▶ **WHAT IS NEEDED**
Find every line below with the string "should" and pick it out.

▶ **DATASET RECORDS**
<<<<
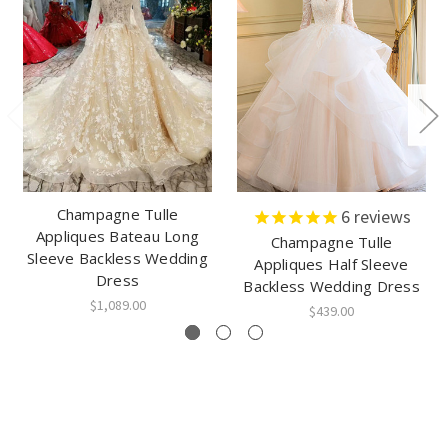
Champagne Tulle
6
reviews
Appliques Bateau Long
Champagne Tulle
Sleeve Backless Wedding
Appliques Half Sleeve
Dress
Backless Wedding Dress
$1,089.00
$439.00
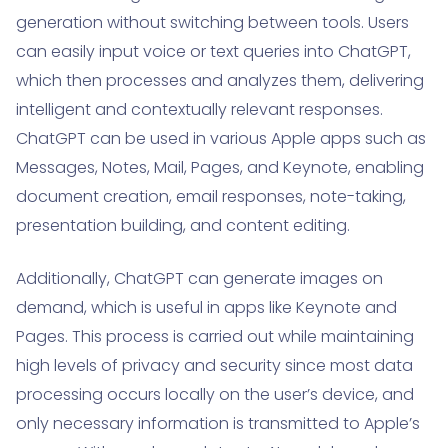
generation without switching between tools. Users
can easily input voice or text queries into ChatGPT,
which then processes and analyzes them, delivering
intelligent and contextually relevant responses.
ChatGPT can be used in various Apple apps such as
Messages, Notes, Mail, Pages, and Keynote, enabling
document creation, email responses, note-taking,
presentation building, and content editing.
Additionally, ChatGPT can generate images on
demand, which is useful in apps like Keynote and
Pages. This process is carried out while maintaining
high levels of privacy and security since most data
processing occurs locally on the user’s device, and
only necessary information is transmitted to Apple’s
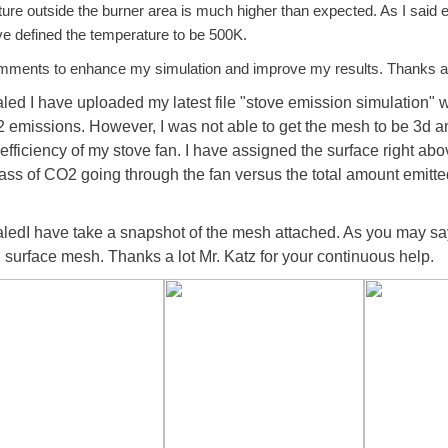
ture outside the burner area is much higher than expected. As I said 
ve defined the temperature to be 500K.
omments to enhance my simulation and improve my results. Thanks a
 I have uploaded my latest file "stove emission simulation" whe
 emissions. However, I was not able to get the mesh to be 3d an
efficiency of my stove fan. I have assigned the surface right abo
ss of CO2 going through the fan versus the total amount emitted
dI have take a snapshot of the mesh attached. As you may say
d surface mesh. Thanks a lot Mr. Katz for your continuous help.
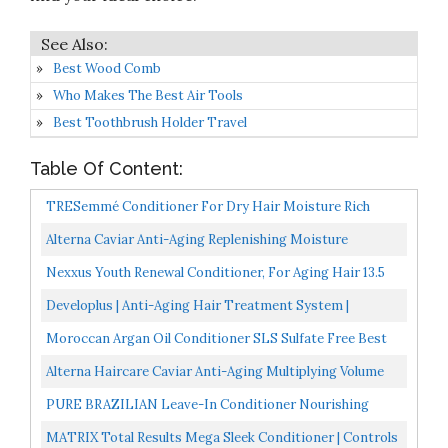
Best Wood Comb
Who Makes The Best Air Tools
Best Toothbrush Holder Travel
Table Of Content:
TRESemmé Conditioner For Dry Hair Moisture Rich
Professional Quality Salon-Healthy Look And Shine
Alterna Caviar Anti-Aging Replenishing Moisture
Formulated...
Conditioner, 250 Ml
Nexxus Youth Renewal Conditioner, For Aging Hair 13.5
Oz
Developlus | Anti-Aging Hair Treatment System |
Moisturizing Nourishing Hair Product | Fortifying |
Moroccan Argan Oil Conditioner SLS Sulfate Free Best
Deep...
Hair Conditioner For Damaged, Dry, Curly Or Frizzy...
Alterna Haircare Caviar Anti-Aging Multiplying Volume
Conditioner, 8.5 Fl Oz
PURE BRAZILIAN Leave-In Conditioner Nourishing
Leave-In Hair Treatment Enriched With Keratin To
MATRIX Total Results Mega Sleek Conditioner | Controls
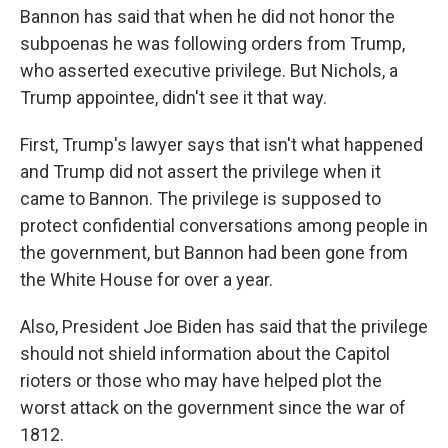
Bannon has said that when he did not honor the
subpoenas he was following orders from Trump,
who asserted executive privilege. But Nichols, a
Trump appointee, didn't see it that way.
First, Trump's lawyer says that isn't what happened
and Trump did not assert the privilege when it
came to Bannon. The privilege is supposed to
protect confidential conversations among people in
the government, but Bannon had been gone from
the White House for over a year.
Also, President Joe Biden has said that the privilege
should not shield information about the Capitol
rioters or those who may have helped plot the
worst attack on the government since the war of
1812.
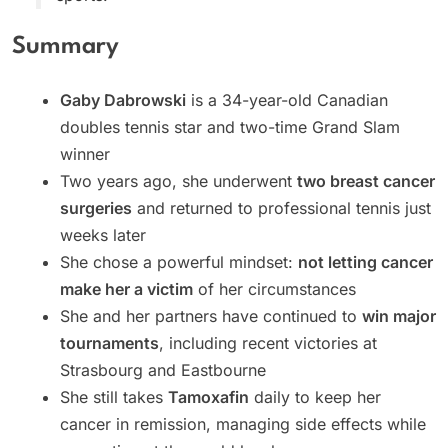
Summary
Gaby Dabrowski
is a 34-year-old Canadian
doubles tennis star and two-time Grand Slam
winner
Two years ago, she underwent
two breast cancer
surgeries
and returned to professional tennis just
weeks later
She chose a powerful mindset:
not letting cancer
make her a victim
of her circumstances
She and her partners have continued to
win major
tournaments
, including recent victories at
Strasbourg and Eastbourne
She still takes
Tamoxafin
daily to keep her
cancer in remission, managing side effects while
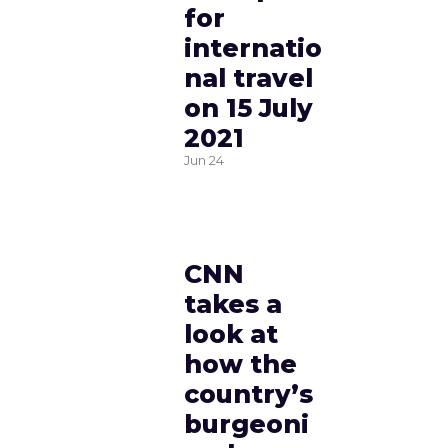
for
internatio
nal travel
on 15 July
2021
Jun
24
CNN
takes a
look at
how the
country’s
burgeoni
>>>>
<<<<
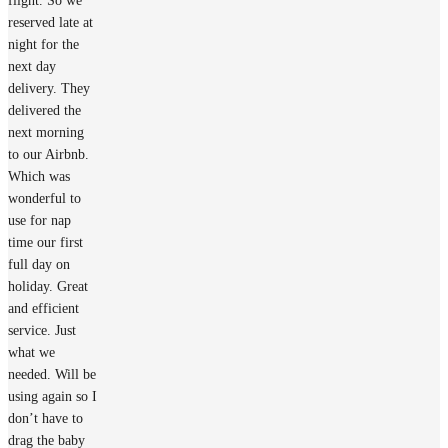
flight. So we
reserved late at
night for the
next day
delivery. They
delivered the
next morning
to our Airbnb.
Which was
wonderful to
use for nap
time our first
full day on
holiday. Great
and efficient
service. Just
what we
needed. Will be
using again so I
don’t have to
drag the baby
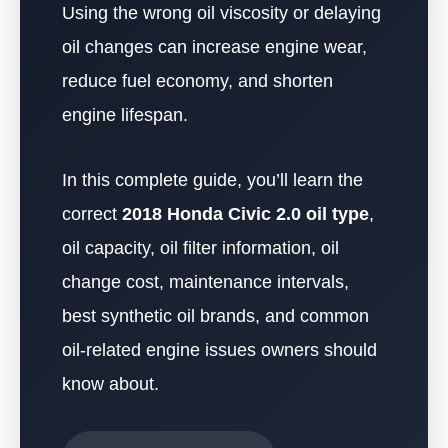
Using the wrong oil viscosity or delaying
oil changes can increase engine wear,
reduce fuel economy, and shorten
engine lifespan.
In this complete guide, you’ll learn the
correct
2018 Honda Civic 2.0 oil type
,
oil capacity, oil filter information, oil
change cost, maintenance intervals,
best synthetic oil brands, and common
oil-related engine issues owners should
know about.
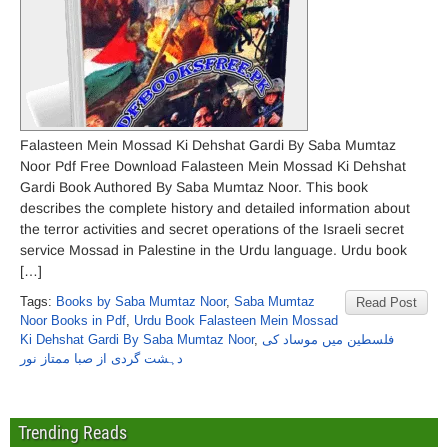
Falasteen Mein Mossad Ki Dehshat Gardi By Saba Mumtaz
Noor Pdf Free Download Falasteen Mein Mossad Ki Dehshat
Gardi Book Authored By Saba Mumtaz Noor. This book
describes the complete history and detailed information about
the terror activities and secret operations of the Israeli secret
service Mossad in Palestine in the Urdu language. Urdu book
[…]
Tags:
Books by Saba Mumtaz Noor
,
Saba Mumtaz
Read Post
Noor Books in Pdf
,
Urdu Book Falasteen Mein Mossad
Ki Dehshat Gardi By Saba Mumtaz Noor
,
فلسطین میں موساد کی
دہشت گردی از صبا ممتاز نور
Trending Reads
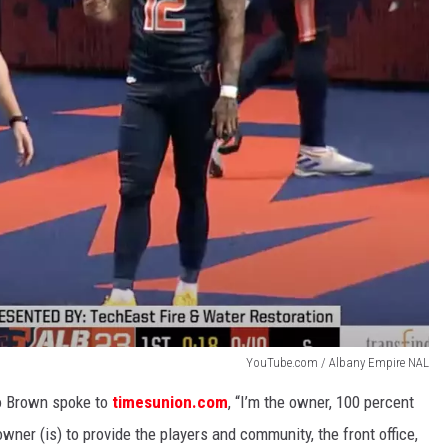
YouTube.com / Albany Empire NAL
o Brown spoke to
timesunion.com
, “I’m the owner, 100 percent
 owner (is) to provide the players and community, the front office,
>>>>
<<<<
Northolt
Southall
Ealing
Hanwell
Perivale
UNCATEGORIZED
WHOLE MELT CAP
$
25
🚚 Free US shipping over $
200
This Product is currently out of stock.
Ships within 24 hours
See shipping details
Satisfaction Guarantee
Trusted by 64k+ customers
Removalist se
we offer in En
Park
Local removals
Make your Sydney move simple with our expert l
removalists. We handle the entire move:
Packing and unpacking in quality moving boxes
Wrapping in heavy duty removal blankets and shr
>>>>
▶ **RESPONSE TO THIS EXERCISE**
should not shield information about the Capitol
oil-related engine issues owners should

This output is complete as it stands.